The Four Rivers of Paradise in place
Now that the rivers were in place I was able to start working on the four part garden, or Chahar Bagh.    This was the trickiest part as my pebbles were not the most refined and I was under time constraints.  I couldn't start work until the sun had passed over the house and there was a shadow over my work space.  It was in the high 80's and 90's so the time I had to set the pebbles was shortened by the speed with which the mortar would dry.  I had a limited range of colors to work with to make convincing beds of plants.  So the design was in part determined by the quantities of pebbles I had.  I used tiny black Mexican beach pebbles to make small planting beds that alluded to plowed soil with simple stylized flowers in them.  The predominant plants in the garden around this house are tall Italian Cypress trees, and handsome Olive trees, so I opted to make both types of trees in rectangles in the corners.



I finished the work right on schedule, with a sore back and a mess to clean up.  I had to leave the acid wash cleaning to a maintenance contractor as I flew home the next day.
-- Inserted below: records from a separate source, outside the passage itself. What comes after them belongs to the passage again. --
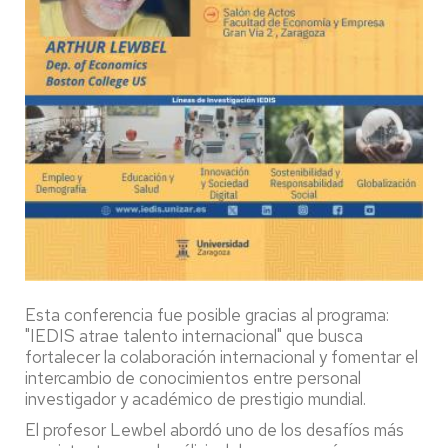
Esta conferencia fue posible gracias al programa:
"IEDIS atrae talento internacional" que busca
fortalecer la colaboración internacional y fomentar el
intercambio de conocimientos entre personal
investigador y académico de prestigio mundial.
El profesor Lewbel abordó uno de los desafíos más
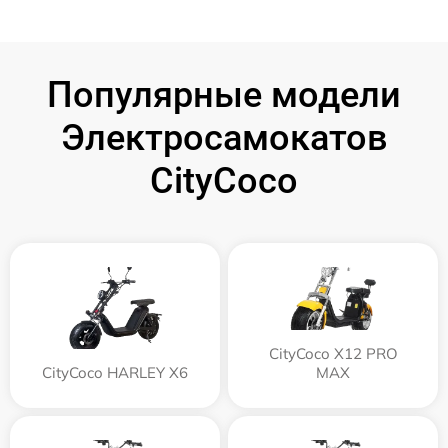
Популярные модели
Электросамокатов
CityCoco
CityCoco X12 PRO
CityCoco HARLEY X6
MAX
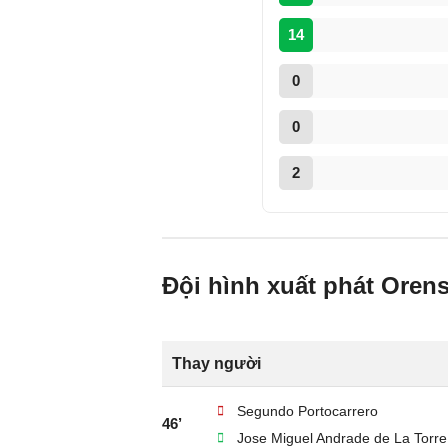
14
0
0
2
Đội hình xuất phát Orens
Thay người
Segundo Portocarrero
46’
Jose Miguel Andrade de La Torre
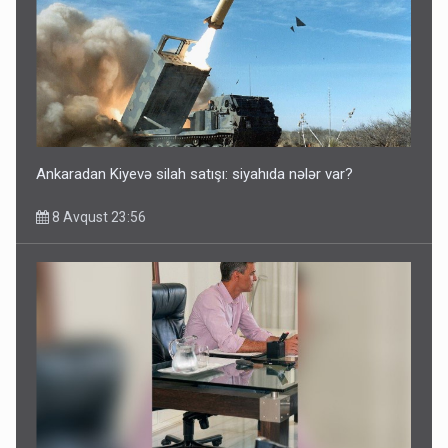
Ankaradan Kiyevə silah satışı: siyahıda nələr var?
8 Avqust 23:56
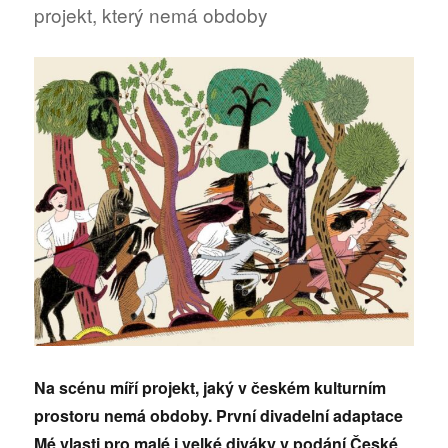
projekt, který nemá obdoby
do
kin
Na scénu míří projekt, jaký v českém kulturním
prostoru nemá obdoby. První divadelní adaptace
Mé vlasti pro malé i velké diváky v podání České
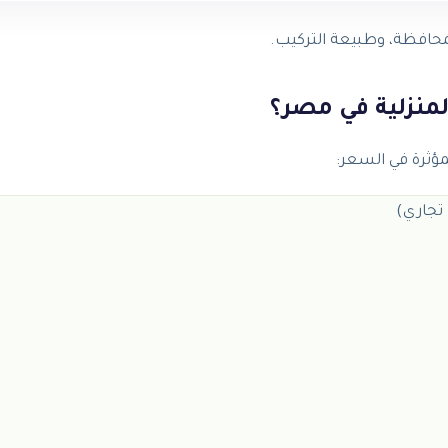
محافظة، وطبيعة التركيب.
المنزلية في مصر؟
 تجاري)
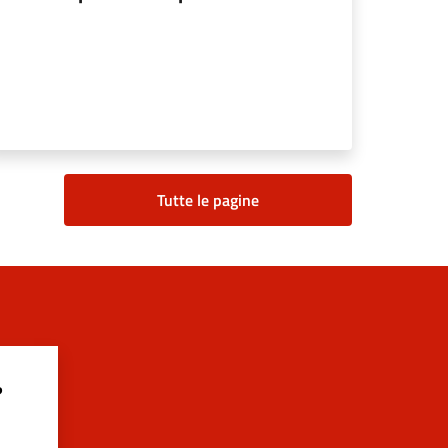
Tutte le pagine
?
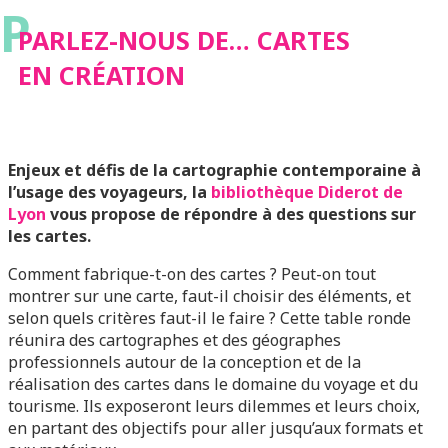
P
PARLEZ-NOUS DE… CARTES
EN CRÉATION
Enjeux et défis de la cartographie contemporaine à
l’usage des voyageurs, l
a
bibliothèque Diderot de
Lyon
vous propose de répondre à des questions sur
les cartes.
Comment fabrique-t-on des cartes ? Peut-on tout
montrer sur une carte, faut-il choisir des éléments, et
selon quels critères faut-il le faire ? Cette table ronde
réunira des cartographes et des géographes
professionnels autour de la conception et de la
réalisation des cartes dans le domaine du voyage et du
tourisme. Ils exposeront leurs dilemmes et leurs choix,
en partant des objectifs pour aller jusqu’aux formats et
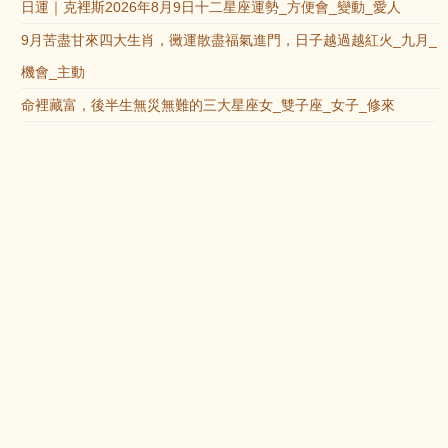
日運｜克裡斯2026年8月9日十二星座運勢_方便會_變動_愛人
9月苦盡甘來四大生肖，黴運散盡福氣進門，日子越過越紅火_九月_
機會_主動
命裡藏富，後半生無災無難的三大星座女_雙子座_女子_修來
I instructed them to let the mortar cure for two weeks before pouring a diluted mix of one part Muriatic Acid mixed with two parts water, letting it disolve the mortar film that make a greyish cast on the pebbles.  The acid also exposes some sand in the mortar so it isn't a white cement look between the stones.  Adequate protection, long sleeves, chemical proof long gloves, and a respirator are needed.  The fizzling mixture of the acid reacting to the base in the mortar is hosed off with a spray nozzle which further dilutes and neutralizes the acid.

Freshly acid washed mosaic
The lawn was then replaces where it had been damaged.  The final photo is one taken with someone's phone.  I don't think I'll ever be back to see it again.

The completed Four Rivers of Paradise Carpet Mosaic
I'm sure this wont be the last carpet mosaic I'll be building.  They work well as a design element in the right setting in a garden, have the potential for lovely references, and do a nice job of bridging architecture and nature in to a work of art.  And they allude to paradise, which is what gardening is all about for me.

A magnificent Persian carpet with Cypress trees in a lush garden
Thanks for reading, Jeffrey






































































1 comment:

  1. Thank you for sharing your process and history here. I am inspired to design a patio pattern for our forest garden at the base of Mt Hood.